馨情||烙梅

1

初次見到梅芷是在公司的辦公室裏,當時她穿着一件純藍襯衫,外面套着一件灰色的大衣,當腰下的裙襬被風捲起時,活脫脫像一隻花蝴蝶。

說是花蝴蝶其實也有些誇大其詞,因爲這裙不似舊式女子那般是碎花的,而是純黑的,但是她腳上套着的那雙黑得發亮皮鞋,卻將她這身打扮提高了一個八度。

說這打扮吧,舊式倒也談不上,說是新潮也似乎不大對,因爲在上海灘像她這般年紀的女子,大多都是燙了個西洋捲髮,然後穿着一件露着四分之三腿的旗袍,顏色比着絢麗很多,並且大多數上面都還鑲着閃閃發光的小珠子。

我還記得當時,辦公室的每個人都在忙各自的事,根本無暇顧及一個初來乍到的新員工,而她也沒有過多的言語或動作,只是低着頭,靜靜站在遠離人圈的窗戶旁。

“阿嚏”,瞬間,我眼前的文件就被掀起,齊刷刷地落到地上。

雖然我的一個噴嚏在喧鬧的辦公室中如一滴不能激起半分波瀾的水珠,但是那淡淡的漣漪還是引起在窗邊駐足的梅芷的注意。

於是,她急忙將半掩着的窗戶合上,然後彎下腰幫我將四零八散的文件撿起。

當她抱着沉甸甸的文件,放在我的位置前時,我向她鞠了鞠躬,然後道了聲謝。

終於,她擡起了頭,使我清清楚楚的看到了那張被重重留海遮住的怯生生的臉。

“不用謝,這是我應該做的。”她有些結巴的回答後,一個笑容在她臉上盪漾開來。

我有些震撼,因爲在這民不聊生,戰火延綿的年代,這種種不經粉黛的純真笑容,我已許久未曾見過了。

在短短几分鐘的駐足觀望中,我無數次上下嘴脣閉合下,但竟無法說出一句話。

可當我撫了撫鼻尖上的眼鏡後,恍惚間,她已消失不見,只有文件間彌留的凌厲淡香與墨香混合在一起。

我像是發現什麼似的,擡頭透過淡淡水霧的玻璃,看到一抹鮮紅的亮色,閃爍在如宣紙一般的純白世界中。

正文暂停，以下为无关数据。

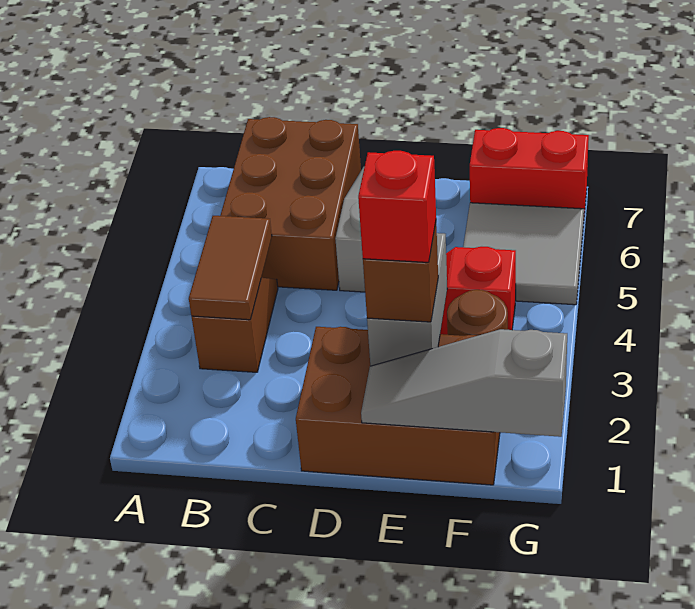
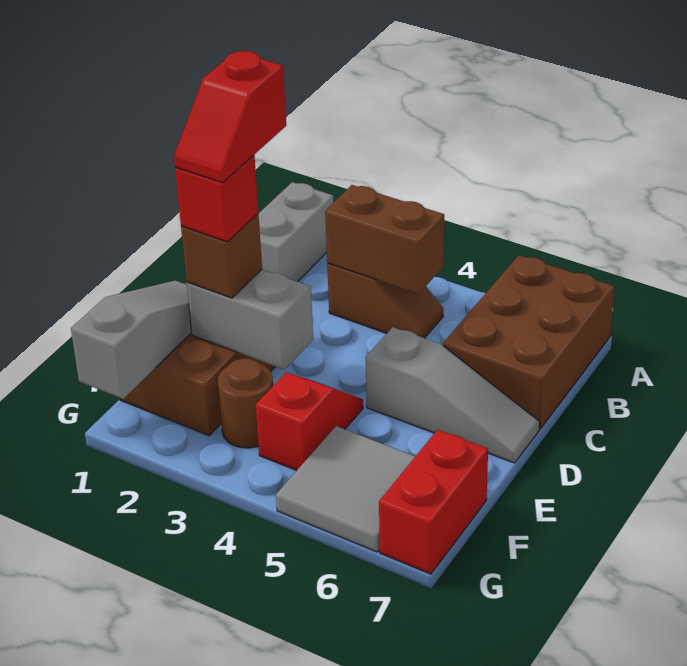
none -> grey 1x2 brick [258,182,334,282]
brown 1x2 tile [189,216,272,320] -> brown 1x2 brick [325,185,444,294]
brown 2x3 brick [220,117,361,290] -> brown 2x3 brick turned to [443,255,615,429]
none -> red 1x2 slope [174,51,286,183]

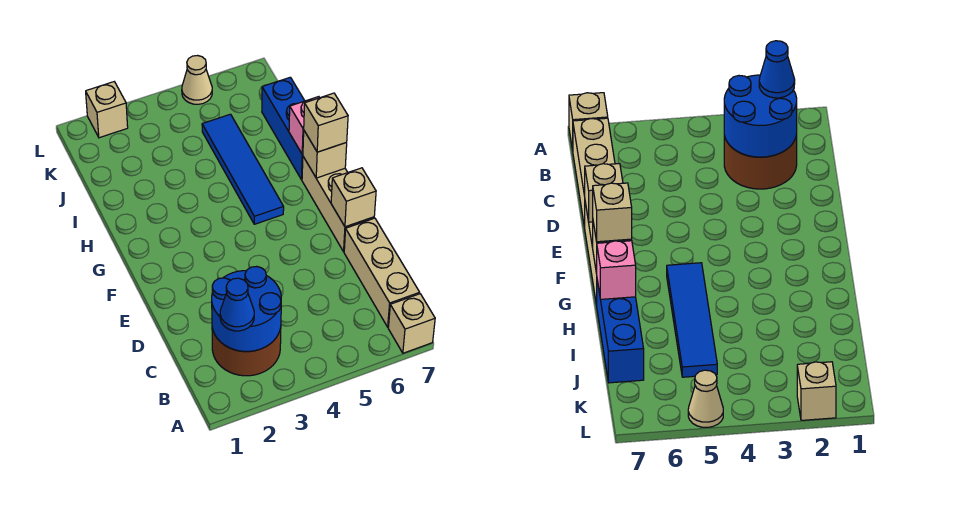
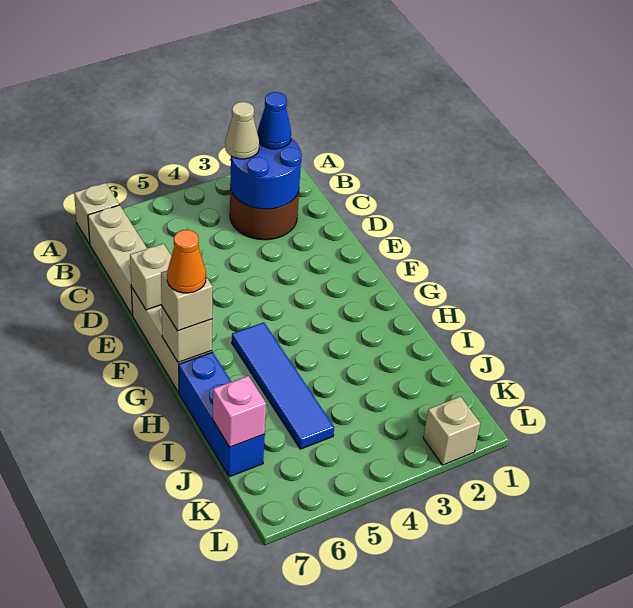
none -> orange 1x1 cone [167,230,206,293]
pink 1x1 brick [289,97,319,154] -> pink 1x1 brick moved to [213,376,266,447]
tan 1x1 cone [182,56,212,104] -> tan 1x1 cone moved to [225,102,259,159]

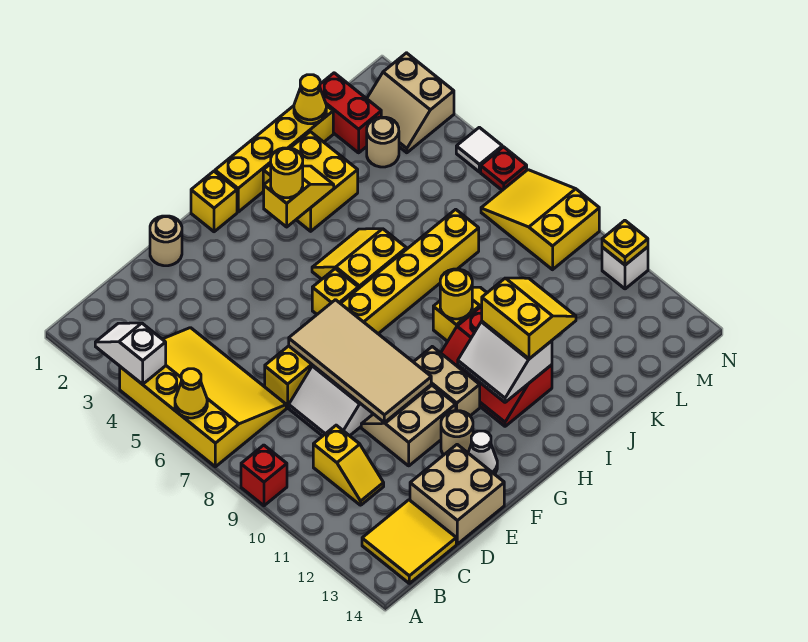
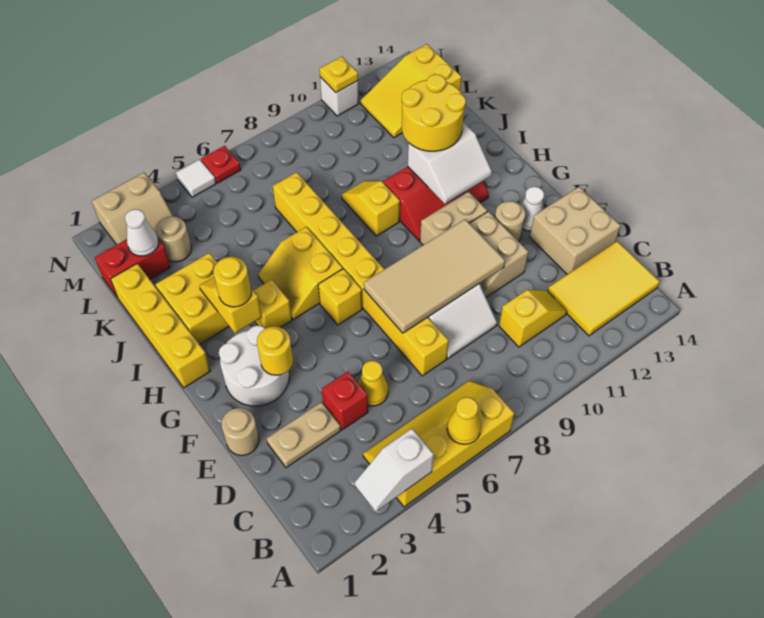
yellow 3x4 slope [120,328,286,467] -> yellow 2x4 slope [363,381,514,507]
red 1x1 brick [241,445,287,506] -> red 1x1 brick moved to [322,372,368,430]
yellow 2x2 tile [362,500,456,583] -> yellow 2x3 tile [548,241,660,336]
none -> tan 1x2 plate [267,402,341,468]
none -> white 2x2 round brick [219,325,289,406]
yellow 1x1 brick [191,171,237,232] -> yellow 1x1 brick moved to [253,280,292,329]
yellow 1x1 round brick [440,269,472,319] -> yellow 1x1 round brick moved to [257,326,293,375]
yellow 2x2 slope [482,278,576,359] -> yellow 2x2 round brick [402,74,466,151]
yellow 1x1 cone [294,75,326,124] -> yellow 1x1 cone moved to [358,361,388,406]
none -> white 1x1 cone [125,209,159,256]
yellow 2x3 slope [481,170,599,270] -> yellow 2x3 slope moved to [361,44,462,138]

身子不知爲何站起來的,但是這一切似乎都是那麼的水到渠成。

我輕輕地推開了窗,感受到一股北風向我撲來,然後我感受到了來自靈魂的顫慄。

在雪天一色裏,我搓着手,看着吐出的氣息凝結成水霧然後慢慢消失在廣袤的天地中。

窗角的幾朵紅梅凌寒獨自開,而那一抹淡香悄悄的鑽入我的鼻孔中,被我吸進肺中。

“梅香”,我輕呼了一聲,然後黯淡的合上了窗。

2

和梅芷熟絡並不是刻意的,只是因爲公司不提供晚餐都是個人自行解決,而公司裏的人大多都是已成家或是在附近有親戚的,所以他們根本不用擔心一頓晚飯,但是我就不一樣了,從南方千里迢迢趕來本就囊中羞澀,並且還需攢積蓄爲之後的留學考試做準備,所以我基本上都是能省則省。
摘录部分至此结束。